Pore pressure has proven to be one of the key drivers in the success of drilling and completing wells in the multi-stacked plays of the Delaware Basin petroleum system. Prediction of reservoir pressures and identification of abrupt changes in pressure regimes have become essential to the industry for economic success and for safety reasons. Pressure data coupled with petrophysical rock properties have yielded additional insights to the petroleum system across the Delaware Basin in southeastern New Mexico and Texas.
This paper describes the workflow used for generating a three-dimensional (3D) regional pore pressure model of the Delaware Basin for all geologic intervals. The 3D model was built using a database of over 23,700 mud weight recordings, Drill Stim Test (DST) ISIP readings and Diagnostic Fracture Injection Test (DFIT) pressures from over 4,000 vertical wells. Cross checked with petrophysical logs that deviated from normal compaction trends (NCT) help verify the extent and depths of pore pressure throughout the basin. This data was checked and then geostatistically distributed throughout an earth model. This process yielded three properties typically used by drilling engineers for well planning: Mud weight (ppg), pore pressure (psi), and pressure gradient (psi/ft) for any location in the 3D model. The 3D model was validated by cross-checking it against actual drilling reports and mud weights from horizontal wells.
Using this model, predictions for abnormally pressured zones can be extracted along the planned wellbore, thus helping to avoid drilling and completion challenges. The model also demonstrates a distinct lithologic change preceding a large pressure spike, indicating a regionally identifiable sealing stratigraphy. This may help to explain the differences in pressure regimes across the Delaware Basin.
This paper looks at using predictive modeling of the present-day pore pressure in the Delaware Basin as a key driver to understanding drilling risks, well performance, fluid volumes, and well stimulation techniques. Prediction and identification of pore pressure regimes has proven to be an essential component for the industry for safety, mud systems, fracture stimulation designs, and production success within multiple basins (Loughry et al., 2015). With the higher costs associated with drilling and completions, an operator may not want to perform a Diagnostic Fracture Injection Test (DFIT) or Drill Stem Test (DST) with every well due to the expense and time involved. DFIT's require isolation of zones, long shut-in times and a yield small radius of investigation (Friedrich and Monson, 2013). Accurate collection of DST's also requires additional time for testing in low permeability unconventional reservoirs.

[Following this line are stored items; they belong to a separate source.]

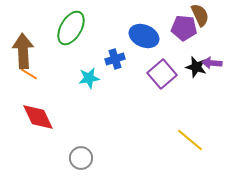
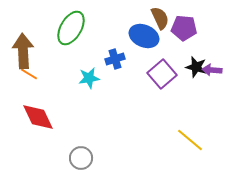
brown semicircle: moved 40 px left, 3 px down
purple arrow: moved 7 px down
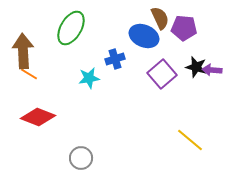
red diamond: rotated 44 degrees counterclockwise
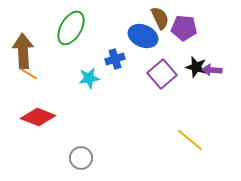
blue ellipse: moved 1 px left
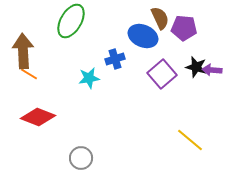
green ellipse: moved 7 px up
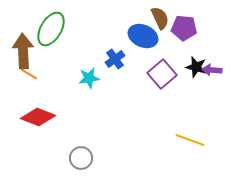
green ellipse: moved 20 px left, 8 px down
blue cross: rotated 18 degrees counterclockwise
yellow line: rotated 20 degrees counterclockwise
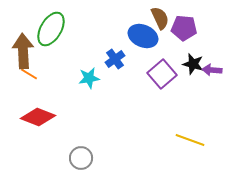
black star: moved 3 px left, 3 px up
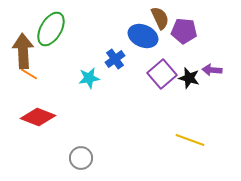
purple pentagon: moved 3 px down
black star: moved 4 px left, 14 px down
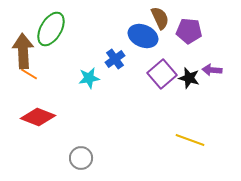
purple pentagon: moved 5 px right
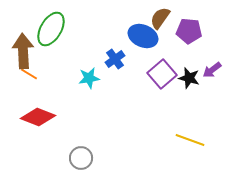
brown semicircle: rotated 120 degrees counterclockwise
purple arrow: rotated 42 degrees counterclockwise
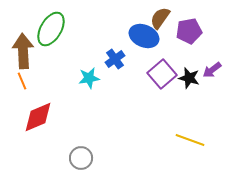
purple pentagon: rotated 15 degrees counterclockwise
blue ellipse: moved 1 px right
orange line: moved 7 px left, 7 px down; rotated 36 degrees clockwise
red diamond: rotated 44 degrees counterclockwise
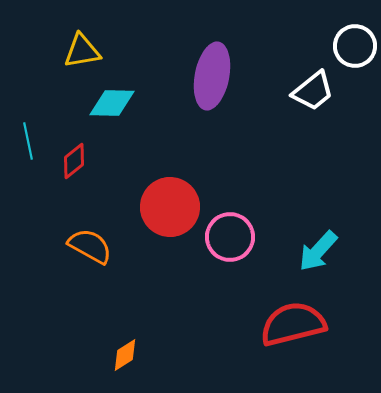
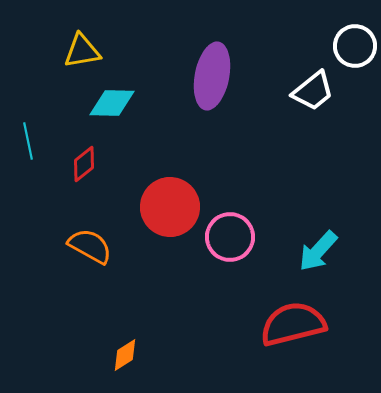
red diamond: moved 10 px right, 3 px down
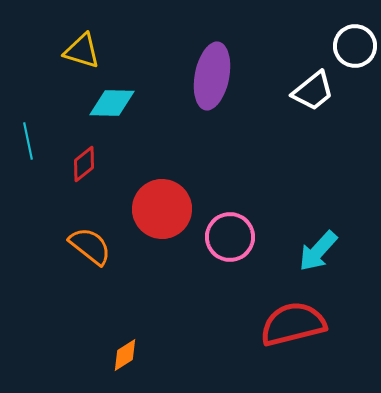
yellow triangle: rotated 27 degrees clockwise
red circle: moved 8 px left, 2 px down
orange semicircle: rotated 9 degrees clockwise
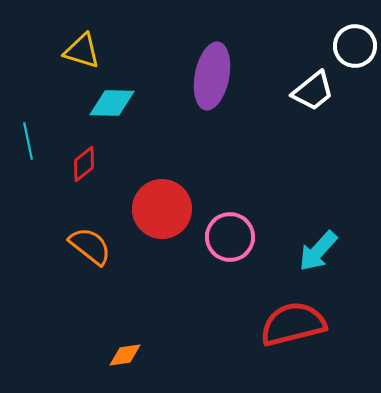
orange diamond: rotated 24 degrees clockwise
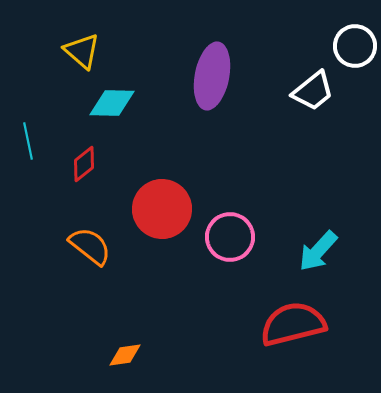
yellow triangle: rotated 24 degrees clockwise
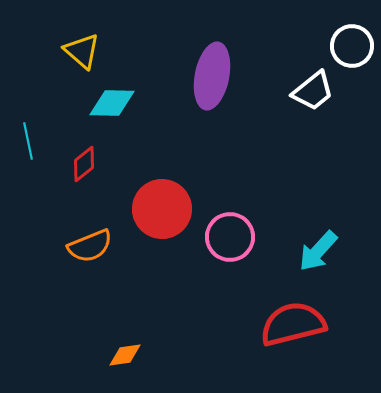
white circle: moved 3 px left
orange semicircle: rotated 120 degrees clockwise
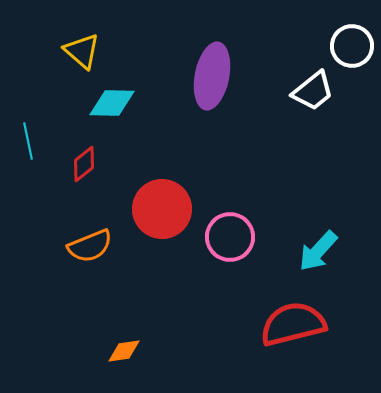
orange diamond: moved 1 px left, 4 px up
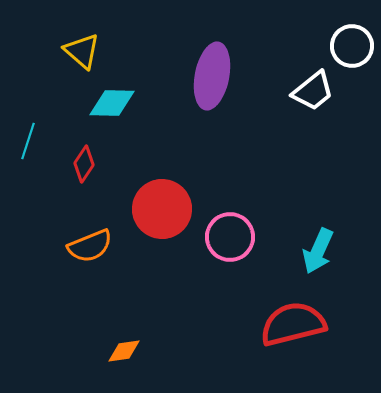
cyan line: rotated 30 degrees clockwise
red diamond: rotated 18 degrees counterclockwise
cyan arrow: rotated 18 degrees counterclockwise
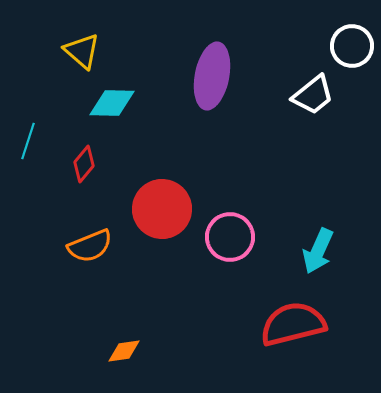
white trapezoid: moved 4 px down
red diamond: rotated 6 degrees clockwise
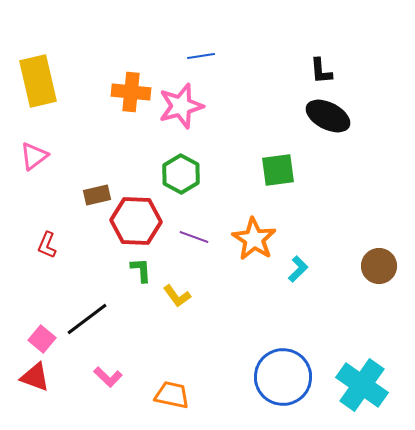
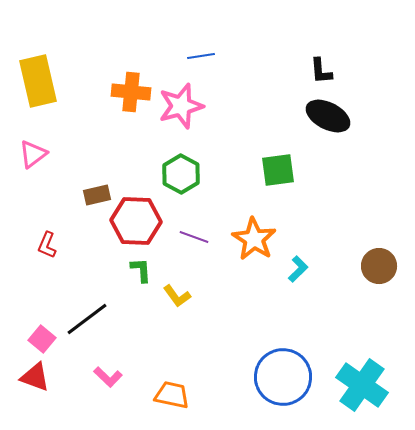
pink triangle: moved 1 px left, 2 px up
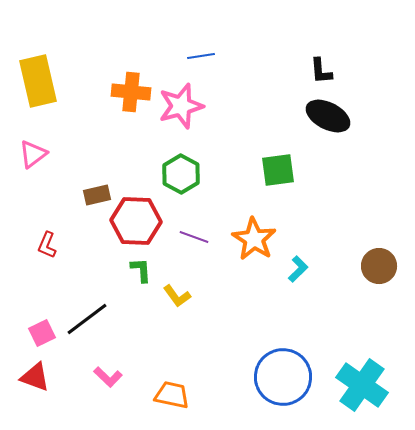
pink square: moved 6 px up; rotated 24 degrees clockwise
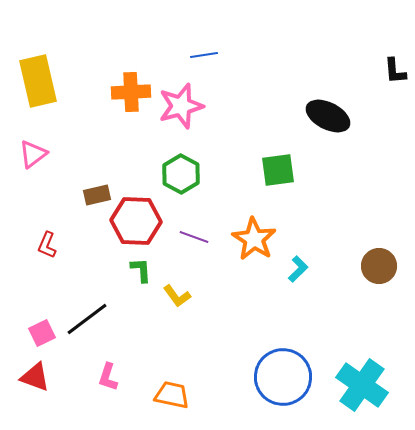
blue line: moved 3 px right, 1 px up
black L-shape: moved 74 px right
orange cross: rotated 9 degrees counterclockwise
pink L-shape: rotated 64 degrees clockwise
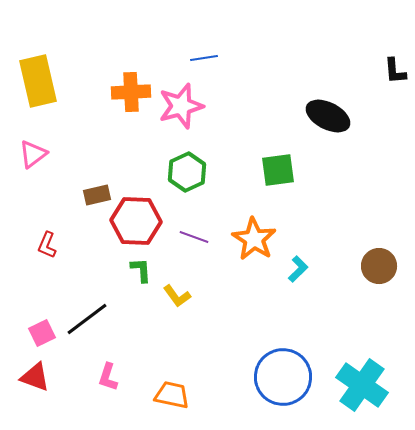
blue line: moved 3 px down
green hexagon: moved 6 px right, 2 px up; rotated 6 degrees clockwise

There are, however, numerous mud weights recorded on mud logs throughout the basin, as well as hundreds of log suites containing acoustic curves to leverage and to fill in data gaps. This paper demonstrates a workflow to combine widely available data types with the smaller dataset of highly accurate measurements into a 3D earth model of pore pressure. This aids in the prediction of abrupt changes while drilling and completing wells.